Reusing connections can optimize network connectivity efficiency in high concurrency scenarios, to reduce timeouts and resource consumption.
Connection reuse
The DashScope SDK supports reusing existing connections to reduce resource consumption and improve processing efficiency.
Java SDK: Enabled by default. Includes a built-in connection pool mechanism. You can configure parameters such as maximum connections and timeout.
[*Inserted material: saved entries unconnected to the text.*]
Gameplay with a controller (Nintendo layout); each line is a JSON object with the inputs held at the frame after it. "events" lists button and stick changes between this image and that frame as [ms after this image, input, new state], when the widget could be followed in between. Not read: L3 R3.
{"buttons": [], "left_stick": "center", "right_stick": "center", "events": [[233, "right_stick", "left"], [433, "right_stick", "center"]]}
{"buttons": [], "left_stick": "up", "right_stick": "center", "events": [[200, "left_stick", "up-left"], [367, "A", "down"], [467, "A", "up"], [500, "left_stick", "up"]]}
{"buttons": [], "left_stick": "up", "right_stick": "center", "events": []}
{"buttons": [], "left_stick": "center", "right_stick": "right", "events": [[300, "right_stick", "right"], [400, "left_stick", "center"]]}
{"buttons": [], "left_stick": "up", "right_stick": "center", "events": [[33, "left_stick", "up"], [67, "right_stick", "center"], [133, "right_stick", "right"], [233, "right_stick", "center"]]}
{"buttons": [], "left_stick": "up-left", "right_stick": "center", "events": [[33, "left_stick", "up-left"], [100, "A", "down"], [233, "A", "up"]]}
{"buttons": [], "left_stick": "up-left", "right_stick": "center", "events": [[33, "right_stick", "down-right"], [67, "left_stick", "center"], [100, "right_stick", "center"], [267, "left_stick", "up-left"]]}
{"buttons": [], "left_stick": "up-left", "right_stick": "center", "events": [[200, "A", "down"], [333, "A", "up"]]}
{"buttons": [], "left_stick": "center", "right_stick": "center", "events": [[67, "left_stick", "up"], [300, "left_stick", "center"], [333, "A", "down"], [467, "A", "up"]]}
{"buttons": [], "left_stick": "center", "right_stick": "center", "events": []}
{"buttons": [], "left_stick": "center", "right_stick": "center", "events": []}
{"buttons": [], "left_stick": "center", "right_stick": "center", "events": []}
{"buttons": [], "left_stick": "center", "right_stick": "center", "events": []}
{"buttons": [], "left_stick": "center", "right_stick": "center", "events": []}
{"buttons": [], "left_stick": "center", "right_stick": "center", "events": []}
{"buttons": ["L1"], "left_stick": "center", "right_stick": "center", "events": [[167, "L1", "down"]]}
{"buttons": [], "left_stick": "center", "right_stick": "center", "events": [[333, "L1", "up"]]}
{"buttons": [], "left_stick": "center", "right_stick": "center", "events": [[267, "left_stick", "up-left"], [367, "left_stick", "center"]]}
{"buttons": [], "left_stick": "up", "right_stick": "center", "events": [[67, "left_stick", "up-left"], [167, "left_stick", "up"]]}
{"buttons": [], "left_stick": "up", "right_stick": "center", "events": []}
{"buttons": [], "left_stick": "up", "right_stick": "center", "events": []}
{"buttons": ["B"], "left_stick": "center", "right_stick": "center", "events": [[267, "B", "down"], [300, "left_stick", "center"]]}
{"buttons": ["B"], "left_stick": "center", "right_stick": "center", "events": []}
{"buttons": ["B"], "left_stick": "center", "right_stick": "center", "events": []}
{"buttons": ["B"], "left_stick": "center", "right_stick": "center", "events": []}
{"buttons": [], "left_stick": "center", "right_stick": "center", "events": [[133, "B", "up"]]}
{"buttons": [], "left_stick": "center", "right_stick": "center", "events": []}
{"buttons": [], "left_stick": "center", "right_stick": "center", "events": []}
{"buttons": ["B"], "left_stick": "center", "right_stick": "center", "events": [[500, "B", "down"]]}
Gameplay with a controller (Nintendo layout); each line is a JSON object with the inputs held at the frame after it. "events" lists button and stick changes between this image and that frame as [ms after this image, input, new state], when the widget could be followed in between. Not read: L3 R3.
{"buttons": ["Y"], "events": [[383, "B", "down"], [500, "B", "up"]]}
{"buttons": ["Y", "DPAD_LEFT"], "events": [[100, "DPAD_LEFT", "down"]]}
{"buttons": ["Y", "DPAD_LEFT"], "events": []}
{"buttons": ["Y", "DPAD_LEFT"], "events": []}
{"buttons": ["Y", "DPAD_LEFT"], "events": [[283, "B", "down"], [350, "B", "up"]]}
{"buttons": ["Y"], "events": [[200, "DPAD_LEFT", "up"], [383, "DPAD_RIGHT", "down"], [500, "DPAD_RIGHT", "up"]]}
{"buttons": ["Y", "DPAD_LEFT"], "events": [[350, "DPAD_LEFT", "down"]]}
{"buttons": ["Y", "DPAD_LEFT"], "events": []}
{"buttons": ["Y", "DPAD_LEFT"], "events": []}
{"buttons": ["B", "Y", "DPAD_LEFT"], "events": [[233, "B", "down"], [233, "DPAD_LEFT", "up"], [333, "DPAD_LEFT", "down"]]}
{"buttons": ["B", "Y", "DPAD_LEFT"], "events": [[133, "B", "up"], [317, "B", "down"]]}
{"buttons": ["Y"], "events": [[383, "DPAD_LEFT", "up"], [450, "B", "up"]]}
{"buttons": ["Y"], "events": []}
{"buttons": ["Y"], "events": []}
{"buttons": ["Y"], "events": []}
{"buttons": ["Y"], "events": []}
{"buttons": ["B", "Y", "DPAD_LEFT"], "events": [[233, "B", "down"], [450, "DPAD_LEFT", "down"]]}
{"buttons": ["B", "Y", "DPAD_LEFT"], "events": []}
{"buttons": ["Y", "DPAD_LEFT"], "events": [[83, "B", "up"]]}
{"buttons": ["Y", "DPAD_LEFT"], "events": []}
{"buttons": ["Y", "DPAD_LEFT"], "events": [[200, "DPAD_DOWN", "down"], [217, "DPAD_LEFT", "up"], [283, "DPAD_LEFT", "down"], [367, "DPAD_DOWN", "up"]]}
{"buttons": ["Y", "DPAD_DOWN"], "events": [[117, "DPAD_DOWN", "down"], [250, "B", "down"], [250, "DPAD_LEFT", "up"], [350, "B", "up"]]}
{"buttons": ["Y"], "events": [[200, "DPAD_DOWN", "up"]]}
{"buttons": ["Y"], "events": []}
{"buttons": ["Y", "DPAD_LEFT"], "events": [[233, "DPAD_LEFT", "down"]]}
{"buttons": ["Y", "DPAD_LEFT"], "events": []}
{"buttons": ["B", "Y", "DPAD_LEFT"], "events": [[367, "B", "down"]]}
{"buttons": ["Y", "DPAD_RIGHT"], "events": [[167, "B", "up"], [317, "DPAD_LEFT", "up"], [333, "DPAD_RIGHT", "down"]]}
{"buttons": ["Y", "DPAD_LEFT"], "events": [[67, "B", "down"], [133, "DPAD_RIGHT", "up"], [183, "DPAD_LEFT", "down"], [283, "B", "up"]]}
Python SDK: Supports connection reuse by passing a custom Session. Includes synchronous and asynchronous invocation methods.
Java SDK
The DashScope Java SDK includes a built-in connection pool mechanism that is enabled by default. Adjust the connection pool’s maximum connections and timeout settings as needed to optimize connection reuse.
Parameters
Parameter | Description | Default value | Unit | Notes |
connectTimeout | Timeout for establishing a connection. | 120 | seconds | In low-latency scenarios, set a shorter connection timeout to reduce waiting time and improve response speed. |
readTimeout | Timeout for reading data. | 300 | seconds | |
writeTimeout | Timeout for writing data. | 60 | seconds | |
connectionIdleTimeout | Timeout for idle connections in the connection pool. | 300 | seconds | In high concurrency scenarios, extending the idle connection timeout helps avoid frequent connection creation, reducing resource consumption. |
connectionPoolSize | Maximum connections in the connection pool. | 32 | Item | In high concurrency scenarios:
Adjust the configuration as needed. |
maximumAsyncRequests | Maximum concurrent requests. This is a global limit for concurrent requests (including all hosts). It must be less than or equal to the maximum connections; otherwise, requests may block. | 32 | requests | |
maximumAsyncRequestsPerHost | Maximum concurrent requests per host. It must be less than or equal to the maximum concurrent requests. | 32 | item |
Code examples
Before running the code, export the API key as an environment variable and install the latest SDK.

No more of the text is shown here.